▶ WHAT NEEDS TO BE DONE
Could you rewrite every line of the records below as a Markdown table with the columns Row and Catalog line, numbering each line in order and leaving out blank lines?

▶ INPUT ROWS
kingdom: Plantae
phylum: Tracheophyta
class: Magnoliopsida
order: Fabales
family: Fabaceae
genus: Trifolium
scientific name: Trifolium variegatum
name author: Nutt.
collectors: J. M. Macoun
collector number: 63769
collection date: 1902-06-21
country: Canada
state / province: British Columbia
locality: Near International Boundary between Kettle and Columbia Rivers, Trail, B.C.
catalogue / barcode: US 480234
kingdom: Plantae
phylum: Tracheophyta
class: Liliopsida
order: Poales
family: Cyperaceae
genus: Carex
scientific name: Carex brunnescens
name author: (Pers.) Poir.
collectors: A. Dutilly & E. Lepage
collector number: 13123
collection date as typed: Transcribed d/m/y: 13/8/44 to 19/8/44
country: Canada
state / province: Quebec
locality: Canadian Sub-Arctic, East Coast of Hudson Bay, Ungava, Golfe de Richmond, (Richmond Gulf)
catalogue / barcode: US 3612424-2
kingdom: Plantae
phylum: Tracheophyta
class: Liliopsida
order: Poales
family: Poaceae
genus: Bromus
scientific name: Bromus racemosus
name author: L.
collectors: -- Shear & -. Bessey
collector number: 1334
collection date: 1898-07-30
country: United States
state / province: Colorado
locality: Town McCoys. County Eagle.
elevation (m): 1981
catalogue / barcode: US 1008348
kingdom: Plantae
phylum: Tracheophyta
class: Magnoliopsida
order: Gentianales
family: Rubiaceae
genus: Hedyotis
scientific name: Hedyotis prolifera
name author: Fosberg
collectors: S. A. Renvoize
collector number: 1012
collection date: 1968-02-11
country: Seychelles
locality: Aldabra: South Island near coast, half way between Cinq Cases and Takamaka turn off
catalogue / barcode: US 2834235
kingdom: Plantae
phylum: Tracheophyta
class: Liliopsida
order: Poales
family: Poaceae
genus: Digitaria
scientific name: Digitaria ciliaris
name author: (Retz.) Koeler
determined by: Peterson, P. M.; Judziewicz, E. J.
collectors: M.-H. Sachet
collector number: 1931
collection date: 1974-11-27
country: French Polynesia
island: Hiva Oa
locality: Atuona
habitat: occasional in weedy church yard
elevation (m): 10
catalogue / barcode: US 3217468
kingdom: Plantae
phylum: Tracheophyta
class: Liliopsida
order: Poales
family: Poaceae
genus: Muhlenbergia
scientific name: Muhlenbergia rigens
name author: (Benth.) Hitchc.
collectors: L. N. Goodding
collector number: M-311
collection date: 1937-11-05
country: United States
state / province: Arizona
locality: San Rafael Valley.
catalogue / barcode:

▶ OUTPUT FOR THIS TASK
| Row | Catalog line |
|---|---|
| 1 | kingdom: Plantae |
| 2 | phylum: Tracheophyta |
| 3 | class: Magnoliopsida |
| 4 | order: Fabales |
| 5 | family: Fabaceae |
| 6 | genus: Trifolium |
| 7 | scientific name: Trifolium variegatum |
| 8 | name author: Nutt. |
| 9 | collectors: J. M. Macoun |
| 10 | collector number: 63769 |
| 11 | collection date: 1902-06-21 |
| 12 | country: Canada |
| 13 | state / province: British Columbia |
| 14 | locality: Near International Boundary between Kettle and Columbia Rivers, Trail, B.C. |
| 15 | catalogue / barcode: US 480234 |
| 16 | kingdom: Plantae |
| 17 | phylum: Tracheophyta |
| 18 | class: Liliopsida |
| 19 | order: Poales |
| 20 | family: Cyperaceae |
| 21 | genus: Carex |
| 22 | scientific name: Carex brunnescens |
| 23 | name author: (Pers.) Poir. |
| 24 | collectors: A. Dutilly & E. Lepage |
| 25 | collector number: 13123 |
| 26 | collection date as typed: Transcribed d/m/y: 13/8/44 to 19/8/44 |
| 27 | country: Canada |
| 28 | state / province: Quebec |
| 29 | locality: Canadian Sub-Arctic, East Coast of Hudson Bay, Ungava, Golfe de Richmond, (Richmond Gulf) |
| 30 | catalogue / barcode: US 3612424-2 |
| 31 | kingdom: Plantae |
| 32 | phylum: Tracheophyta |
| 33 | class: Liliopsida |
| 34 | order: Poales |
| 35 | family: Poaceae |
| 36 | genus: Bromus |
| 37 | scientific name: Bromus racemosus |
| 38 | name author: L. |
| 39 | collectors: -- Shear & -. Bessey |
| 40 | collector number: 1334 |
| 41 | collection date: 1898-07-30 |
| 42 | country: United States |
| 43 | state / province: Colorado |
| 44 | locality: Town McCoys. County Eagle. |
| 45 | elevation (m): 1981 |
| 46 | catalogue / barcode: US 1008348 |
| 47 | kingdom: Plantae |
| 48 | phylum: Tracheophyta |
| 49 | class: Magnoliopsida |
| 50 | order: Gentianales |
| 51 | family: Rubiaceae |
| 52 | genus: Hedyotis |
| 53 | scientific name: Hedyotis prolifera |
| 54 | name author: Fosberg |
| 55 | collectors: S. A. Renvoize |
| 56 | collector number: 1012 |
| 57 | collection date: 1968-02-11 |
| 58 | country: Seychelles |
| 59 | locality: Aldabra: South Island near coast, half way between Cinq Cases and Takamaka turn off |
| 60 | catalogue / barcode: US 2834235 |
| 61 | kingdom: Plantae |
| 62 | phylum: Tracheophyta |
| 63 | class: Liliopsida |
| 64 | order: Poales |
| 65 | family: Poaceae |
| 66 | genus: Digitaria |
| 67 | scientific name: Digitaria ciliaris |
| 68 | name author: (Retz.) Koeler |
| 69 | determined by: Peterson, P. M.; Judziewicz, E. J. |
| 70 | collectors: M.-H. Sachet |
| 71 | collector number: 1931 |
| 72 | collection date: 1974-11-27 |
| 73 | country: French Polynesia |
| 74 | island: Hiva Oa |
| 75 | locality: Atuona |
| 76 | habitat: occasional in weedy church yard |
| 77 | elevation (m): 10 |
| 78 | catalogue / barcode: US 3217468 |
| 79 | kingdom: Plantae |
| 80 | phylum: Tracheophyta |
| 81 | class: Liliopsida |
| 82 | order: Poales |
| 83 | family: Poaceae |
| 84 | genus: Muhlenbergia |
| 85 | scientific name: Muhlenbergia rigens |
| 86 | name author: (Benth.) Hitchc. |
| 87 | collectors: L. N. Goodding |
| 88 | collector number: M-311 |
| 89 | collection date: 1937-11-05 |
| 90 | country: United States |
| 91 | state / province: Arizona |
| 92 | locality: San Rafael Valley. |
| 93 | catalogue / barcode: |